No doubt Charles Dutoit was originally in the driving seat for this Prom, but step forward Alain Altinoglu who led the Royal Philharmonic Orchestra in a vividly theatrical performance of Ravel’s Daphnis and Chloe, complete, preferable this way so as to appreciate the composer’s overall structural mastery as well as savouring the opulence and the bold colours.
Altinoglu had the measure of the piece. It is a glittering and brilliant score that at its heart is a pastoral romance. Some conductors turn it into a Technicolor spectacular but Altinoglu was detailed and suitably balletic with a feeling for characterisation, including grotesquery and youthful ardour. The opening beguiled with subtle gradations of timbre and gracefully moulded lines, and there were lovely shadings and rhythmically supple phrasing. In the glorious ‘Daybreak’ (which opens Suite 2) he drew refined and, as appropriate, full-blooded playing from the RPO. The woodwinds were eloquent throughout with Emer McDonough’s flute wistful and touching, and the combined choirs brought an otherworldly element of Ravel’s score as well as youthful ardour and virile power, although a ringing mobile did them (and us) no favours at one point. The final ‘Bacchanal’ exuded electrifying energy and excitement.
Earlier, Francesco Piemontesi had played Mozart’s final Piano Concerto, its intimacy dwarfed by the size of the Royal Albert Hall, Radio 3 listeners probably getting a better deal, and clapping at the end of the first movement didn’t aid concentration.

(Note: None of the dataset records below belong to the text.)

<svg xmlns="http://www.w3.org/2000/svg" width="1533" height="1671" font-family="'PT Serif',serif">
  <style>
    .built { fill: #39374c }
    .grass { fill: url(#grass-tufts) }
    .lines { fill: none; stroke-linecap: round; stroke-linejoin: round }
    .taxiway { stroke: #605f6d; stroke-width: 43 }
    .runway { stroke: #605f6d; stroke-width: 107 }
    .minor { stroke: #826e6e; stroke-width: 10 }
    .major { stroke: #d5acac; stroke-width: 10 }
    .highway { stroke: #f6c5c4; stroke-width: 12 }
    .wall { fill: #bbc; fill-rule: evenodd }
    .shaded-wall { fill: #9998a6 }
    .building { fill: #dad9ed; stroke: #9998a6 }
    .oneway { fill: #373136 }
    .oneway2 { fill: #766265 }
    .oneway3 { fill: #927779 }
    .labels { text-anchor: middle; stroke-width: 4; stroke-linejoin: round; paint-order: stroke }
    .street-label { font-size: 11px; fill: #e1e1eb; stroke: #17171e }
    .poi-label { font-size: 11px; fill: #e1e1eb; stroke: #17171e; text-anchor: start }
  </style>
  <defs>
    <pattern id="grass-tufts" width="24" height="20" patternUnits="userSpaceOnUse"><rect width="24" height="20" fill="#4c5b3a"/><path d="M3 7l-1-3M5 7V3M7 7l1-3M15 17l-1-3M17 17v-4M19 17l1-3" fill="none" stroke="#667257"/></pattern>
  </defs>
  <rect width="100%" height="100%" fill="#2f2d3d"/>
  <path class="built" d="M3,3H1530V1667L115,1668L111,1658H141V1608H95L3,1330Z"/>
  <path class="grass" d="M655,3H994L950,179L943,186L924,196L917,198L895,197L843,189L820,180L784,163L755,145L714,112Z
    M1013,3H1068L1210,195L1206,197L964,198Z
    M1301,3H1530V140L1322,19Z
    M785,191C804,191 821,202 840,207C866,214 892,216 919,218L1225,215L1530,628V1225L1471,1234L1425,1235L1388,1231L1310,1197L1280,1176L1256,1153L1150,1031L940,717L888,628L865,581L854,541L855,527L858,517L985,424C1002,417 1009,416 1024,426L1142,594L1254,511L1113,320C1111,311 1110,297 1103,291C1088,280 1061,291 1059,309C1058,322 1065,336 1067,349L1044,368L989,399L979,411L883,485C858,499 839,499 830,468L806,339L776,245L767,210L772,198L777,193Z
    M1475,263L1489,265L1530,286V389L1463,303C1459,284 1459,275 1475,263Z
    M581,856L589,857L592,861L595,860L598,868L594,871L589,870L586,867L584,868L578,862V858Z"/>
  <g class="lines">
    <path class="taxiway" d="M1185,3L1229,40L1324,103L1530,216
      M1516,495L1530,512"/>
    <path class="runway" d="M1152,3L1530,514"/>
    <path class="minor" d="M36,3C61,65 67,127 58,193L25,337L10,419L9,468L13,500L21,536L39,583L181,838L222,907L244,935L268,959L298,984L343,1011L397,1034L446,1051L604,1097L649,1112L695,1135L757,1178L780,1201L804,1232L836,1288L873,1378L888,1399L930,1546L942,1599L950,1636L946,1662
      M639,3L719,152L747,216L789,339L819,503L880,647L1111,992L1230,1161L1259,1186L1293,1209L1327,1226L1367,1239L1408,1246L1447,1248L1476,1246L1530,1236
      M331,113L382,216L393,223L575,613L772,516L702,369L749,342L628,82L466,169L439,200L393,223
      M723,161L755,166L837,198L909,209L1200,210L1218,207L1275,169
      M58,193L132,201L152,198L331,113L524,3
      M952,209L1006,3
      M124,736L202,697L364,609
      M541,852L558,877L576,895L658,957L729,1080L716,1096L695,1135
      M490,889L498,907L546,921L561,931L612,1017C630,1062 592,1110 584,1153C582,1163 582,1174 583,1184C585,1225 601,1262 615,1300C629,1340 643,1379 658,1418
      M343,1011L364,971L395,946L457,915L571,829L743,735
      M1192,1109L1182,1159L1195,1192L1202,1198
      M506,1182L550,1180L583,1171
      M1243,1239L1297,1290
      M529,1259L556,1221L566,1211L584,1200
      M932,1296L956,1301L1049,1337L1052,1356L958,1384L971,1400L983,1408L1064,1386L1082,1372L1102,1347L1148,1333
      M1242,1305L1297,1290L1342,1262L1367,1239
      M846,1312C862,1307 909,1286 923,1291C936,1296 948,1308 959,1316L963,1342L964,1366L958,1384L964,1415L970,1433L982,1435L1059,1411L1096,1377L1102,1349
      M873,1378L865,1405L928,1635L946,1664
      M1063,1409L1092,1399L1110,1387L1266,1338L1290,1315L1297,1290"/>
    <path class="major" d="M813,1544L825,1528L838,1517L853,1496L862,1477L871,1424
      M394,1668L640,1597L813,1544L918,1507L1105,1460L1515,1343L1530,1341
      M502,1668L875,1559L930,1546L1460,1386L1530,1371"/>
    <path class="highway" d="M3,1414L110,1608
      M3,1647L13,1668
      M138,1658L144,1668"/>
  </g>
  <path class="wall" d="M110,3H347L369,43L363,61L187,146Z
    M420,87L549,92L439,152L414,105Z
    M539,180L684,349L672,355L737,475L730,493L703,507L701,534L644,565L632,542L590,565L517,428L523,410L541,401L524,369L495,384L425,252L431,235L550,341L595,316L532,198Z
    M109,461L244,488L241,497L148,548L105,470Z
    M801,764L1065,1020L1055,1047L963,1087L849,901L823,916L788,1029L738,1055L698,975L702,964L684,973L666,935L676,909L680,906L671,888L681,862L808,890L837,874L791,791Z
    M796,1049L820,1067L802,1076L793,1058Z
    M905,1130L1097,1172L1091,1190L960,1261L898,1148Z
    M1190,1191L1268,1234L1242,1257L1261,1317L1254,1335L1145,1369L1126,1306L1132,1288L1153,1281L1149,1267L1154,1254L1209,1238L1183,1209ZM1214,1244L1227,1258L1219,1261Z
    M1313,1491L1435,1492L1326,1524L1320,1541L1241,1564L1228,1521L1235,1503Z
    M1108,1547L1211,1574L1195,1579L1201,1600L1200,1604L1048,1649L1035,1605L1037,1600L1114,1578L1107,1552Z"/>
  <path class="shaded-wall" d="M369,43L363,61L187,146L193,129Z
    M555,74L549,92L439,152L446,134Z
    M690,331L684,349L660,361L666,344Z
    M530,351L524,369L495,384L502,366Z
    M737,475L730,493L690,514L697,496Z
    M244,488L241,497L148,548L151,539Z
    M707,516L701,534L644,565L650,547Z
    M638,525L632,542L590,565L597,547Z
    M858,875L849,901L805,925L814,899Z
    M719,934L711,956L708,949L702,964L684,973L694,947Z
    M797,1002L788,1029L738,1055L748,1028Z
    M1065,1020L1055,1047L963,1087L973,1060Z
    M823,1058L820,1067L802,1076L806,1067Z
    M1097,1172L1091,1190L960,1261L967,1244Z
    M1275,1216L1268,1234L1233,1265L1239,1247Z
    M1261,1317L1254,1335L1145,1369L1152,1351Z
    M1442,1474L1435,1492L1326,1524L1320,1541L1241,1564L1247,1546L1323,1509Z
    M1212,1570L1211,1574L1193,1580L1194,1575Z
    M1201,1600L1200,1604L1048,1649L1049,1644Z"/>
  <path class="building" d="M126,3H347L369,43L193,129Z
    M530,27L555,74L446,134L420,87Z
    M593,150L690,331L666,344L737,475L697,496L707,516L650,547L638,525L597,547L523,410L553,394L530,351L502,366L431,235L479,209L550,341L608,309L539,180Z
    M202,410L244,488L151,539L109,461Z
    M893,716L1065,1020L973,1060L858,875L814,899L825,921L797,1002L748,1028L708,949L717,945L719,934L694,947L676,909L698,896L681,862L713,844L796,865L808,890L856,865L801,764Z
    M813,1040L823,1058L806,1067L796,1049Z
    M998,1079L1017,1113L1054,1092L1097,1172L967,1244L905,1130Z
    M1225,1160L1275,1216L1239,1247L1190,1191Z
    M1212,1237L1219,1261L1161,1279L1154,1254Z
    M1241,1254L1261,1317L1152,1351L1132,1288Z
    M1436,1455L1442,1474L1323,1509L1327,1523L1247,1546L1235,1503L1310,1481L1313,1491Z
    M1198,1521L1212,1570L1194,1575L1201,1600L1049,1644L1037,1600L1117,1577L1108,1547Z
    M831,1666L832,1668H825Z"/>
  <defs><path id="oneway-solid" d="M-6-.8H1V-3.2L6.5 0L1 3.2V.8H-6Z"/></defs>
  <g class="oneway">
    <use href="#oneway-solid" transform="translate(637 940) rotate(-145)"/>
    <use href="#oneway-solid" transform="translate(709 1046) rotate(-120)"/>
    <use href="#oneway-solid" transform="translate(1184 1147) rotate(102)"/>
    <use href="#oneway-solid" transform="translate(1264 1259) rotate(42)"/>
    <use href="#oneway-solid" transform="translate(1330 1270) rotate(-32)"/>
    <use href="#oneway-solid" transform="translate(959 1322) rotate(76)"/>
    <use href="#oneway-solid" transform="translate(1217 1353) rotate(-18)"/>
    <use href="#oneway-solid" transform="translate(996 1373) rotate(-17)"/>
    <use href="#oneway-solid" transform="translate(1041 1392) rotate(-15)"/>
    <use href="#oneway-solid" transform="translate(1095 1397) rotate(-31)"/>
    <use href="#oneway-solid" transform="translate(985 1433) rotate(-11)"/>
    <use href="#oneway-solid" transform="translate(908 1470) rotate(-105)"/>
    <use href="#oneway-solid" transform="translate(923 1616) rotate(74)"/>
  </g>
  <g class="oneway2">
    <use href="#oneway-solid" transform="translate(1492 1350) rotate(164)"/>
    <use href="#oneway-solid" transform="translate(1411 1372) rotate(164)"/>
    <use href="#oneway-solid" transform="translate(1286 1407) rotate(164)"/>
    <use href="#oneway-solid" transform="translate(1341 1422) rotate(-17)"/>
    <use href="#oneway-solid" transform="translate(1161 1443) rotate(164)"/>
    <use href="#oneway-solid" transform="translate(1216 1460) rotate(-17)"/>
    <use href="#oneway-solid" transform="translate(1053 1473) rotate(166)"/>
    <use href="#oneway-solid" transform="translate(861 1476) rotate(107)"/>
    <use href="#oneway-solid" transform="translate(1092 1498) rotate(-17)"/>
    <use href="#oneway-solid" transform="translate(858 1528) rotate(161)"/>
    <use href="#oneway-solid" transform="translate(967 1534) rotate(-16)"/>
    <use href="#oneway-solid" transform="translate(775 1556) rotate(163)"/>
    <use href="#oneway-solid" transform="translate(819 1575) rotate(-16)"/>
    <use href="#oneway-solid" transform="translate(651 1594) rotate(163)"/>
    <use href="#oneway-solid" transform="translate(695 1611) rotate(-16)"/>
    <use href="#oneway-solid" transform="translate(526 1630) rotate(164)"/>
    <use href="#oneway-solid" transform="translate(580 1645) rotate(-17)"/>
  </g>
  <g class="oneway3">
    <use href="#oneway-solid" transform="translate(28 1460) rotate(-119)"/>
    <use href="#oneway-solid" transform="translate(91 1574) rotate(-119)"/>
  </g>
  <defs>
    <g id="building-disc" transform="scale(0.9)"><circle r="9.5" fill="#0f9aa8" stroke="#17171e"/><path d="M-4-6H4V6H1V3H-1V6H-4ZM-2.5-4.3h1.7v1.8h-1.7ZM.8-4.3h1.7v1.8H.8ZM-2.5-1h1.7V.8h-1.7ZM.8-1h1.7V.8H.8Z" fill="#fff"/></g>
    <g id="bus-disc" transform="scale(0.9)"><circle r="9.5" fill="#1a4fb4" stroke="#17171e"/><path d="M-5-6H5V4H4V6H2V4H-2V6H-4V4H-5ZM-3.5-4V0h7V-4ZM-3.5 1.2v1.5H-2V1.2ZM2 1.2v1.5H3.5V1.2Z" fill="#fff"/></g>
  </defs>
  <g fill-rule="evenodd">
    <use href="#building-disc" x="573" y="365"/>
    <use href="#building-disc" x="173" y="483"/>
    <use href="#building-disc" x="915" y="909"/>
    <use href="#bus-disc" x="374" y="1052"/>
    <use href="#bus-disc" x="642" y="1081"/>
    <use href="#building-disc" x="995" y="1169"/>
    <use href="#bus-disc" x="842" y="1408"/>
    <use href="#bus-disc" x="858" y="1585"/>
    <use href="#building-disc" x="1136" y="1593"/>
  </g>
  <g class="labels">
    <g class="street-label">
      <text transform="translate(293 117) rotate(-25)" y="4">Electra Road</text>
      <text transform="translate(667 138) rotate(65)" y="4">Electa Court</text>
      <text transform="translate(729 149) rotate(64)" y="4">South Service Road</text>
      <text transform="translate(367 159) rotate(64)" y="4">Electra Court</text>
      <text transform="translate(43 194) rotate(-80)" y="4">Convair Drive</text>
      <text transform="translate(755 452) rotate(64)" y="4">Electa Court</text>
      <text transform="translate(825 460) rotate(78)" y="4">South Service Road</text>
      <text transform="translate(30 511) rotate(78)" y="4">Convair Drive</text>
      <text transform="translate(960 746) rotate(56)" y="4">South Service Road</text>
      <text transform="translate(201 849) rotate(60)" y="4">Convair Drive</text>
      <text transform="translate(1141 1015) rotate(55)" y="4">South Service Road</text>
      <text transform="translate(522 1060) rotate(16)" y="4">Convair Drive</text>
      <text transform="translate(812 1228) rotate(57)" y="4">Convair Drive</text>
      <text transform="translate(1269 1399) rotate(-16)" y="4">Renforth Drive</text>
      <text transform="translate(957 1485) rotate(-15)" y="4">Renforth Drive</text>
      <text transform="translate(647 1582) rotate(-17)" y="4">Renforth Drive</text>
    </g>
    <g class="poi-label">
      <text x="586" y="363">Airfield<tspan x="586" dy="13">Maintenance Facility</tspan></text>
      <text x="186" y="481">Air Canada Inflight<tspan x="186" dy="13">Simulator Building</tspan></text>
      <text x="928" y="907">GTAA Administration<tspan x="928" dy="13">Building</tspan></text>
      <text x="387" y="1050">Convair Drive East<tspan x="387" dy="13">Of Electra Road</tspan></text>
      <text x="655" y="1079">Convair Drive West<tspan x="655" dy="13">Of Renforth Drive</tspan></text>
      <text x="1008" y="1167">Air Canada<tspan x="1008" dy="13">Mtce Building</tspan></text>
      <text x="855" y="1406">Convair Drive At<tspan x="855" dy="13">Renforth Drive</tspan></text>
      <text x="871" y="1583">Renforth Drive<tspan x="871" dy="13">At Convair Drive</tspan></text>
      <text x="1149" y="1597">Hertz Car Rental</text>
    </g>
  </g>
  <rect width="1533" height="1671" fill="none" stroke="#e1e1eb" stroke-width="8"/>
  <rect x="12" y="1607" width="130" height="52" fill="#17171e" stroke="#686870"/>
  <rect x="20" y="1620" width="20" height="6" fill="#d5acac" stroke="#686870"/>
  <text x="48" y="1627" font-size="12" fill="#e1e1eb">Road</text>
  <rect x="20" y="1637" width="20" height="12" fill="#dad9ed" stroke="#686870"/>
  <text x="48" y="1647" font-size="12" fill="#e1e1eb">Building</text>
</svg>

However, Piemontesi creating pearly tones with flowing (added and liberal) decoration, his fingers remarkably neat, and he caught the work’s moods perfectly. Altinoglu and the RPO accompanied attentively although sometimes the strings were thin. As an encore Piemontesi played the first of Brahms’s Opus 117 Intermezzos with melting loveliness.
The evening began with Faure’s Pavane in its choral version, intimate and fervent, Altinoglu keeping the music moving so that its ebb and flow was natural.